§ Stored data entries
----------

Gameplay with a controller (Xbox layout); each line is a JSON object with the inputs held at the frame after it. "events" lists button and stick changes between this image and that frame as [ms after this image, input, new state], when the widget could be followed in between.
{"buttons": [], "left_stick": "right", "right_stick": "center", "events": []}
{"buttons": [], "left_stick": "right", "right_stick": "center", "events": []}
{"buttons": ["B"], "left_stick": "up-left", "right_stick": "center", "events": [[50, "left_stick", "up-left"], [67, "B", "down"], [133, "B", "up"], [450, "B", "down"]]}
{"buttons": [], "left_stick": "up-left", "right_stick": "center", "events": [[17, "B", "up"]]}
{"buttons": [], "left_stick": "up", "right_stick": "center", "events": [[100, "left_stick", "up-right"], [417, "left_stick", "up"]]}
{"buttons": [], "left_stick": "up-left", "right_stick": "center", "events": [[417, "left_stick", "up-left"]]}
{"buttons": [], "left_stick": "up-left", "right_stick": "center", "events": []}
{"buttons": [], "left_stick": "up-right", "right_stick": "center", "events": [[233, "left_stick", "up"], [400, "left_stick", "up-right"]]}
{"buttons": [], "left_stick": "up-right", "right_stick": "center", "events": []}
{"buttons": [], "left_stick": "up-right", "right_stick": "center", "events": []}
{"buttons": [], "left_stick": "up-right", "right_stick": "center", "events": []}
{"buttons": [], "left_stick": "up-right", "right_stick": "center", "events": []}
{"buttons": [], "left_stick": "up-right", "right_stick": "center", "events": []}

----------

§ PROBLEM
Every line above is to be duplicated exactly as shown.

§ THE COMPLETED TASK
Gameplay with a controller (Xbox layout); each line is a JSON object with the inputs held at the frame after it. "events" lists button and stick changes between this image and that frame as [ms after this image, input, new state], when the widget could be followed in between.
{"buttons": [], "left_stick": "right", "right_stick": "center", "events": []}
{"buttons": [], "left_stick": "right", "right_stick": "center", "events": []}
{"buttons": ["B"], "left_stick": "up-left", "right_stick": "center", "events": [[50, "left_stick", "up-left"], [67, "B", "down"], [133, "B", "up"], [450, "B", "down"]]}
{"buttons": [], "left_stick": "up-left", "right_stick": "center", "events": [[17, "B", "up"]]}
{"buttons": [], "left_stick": "up", "right_stick": "center", "events": [[100, "left_stick", "up-right"], [417, "left_stick", "up"]]}
{"buttons": [], "left_stick": "up-left", "right_stick": "center", "events": [[417, "left_stick", "up-left"]]}
{"buttons": [], "left_stick": "up-left", "right_stick": "center", "events": []}
{"buttons": [], "left_stick": "up-right", "right_stick": "center", "events": [[233, "left_stick", "up"], [400, "left_stick", "up-right"]]}
{"buttons": [], "left_stick": "up-right", "right_stick": "center", "events": []}
{"buttons": [], "left_stick": "up-right", "right_stick": "center", "events": []}
{"buttons": [], "left_stick": "up-right", "right_stick": "center", "events": []}
{"buttons": [], "left_stick": "up-right", "right_stick": "center", "events": []}
{"buttons": [], "left_stick": "up-right", "right_stick": "center", "events": []}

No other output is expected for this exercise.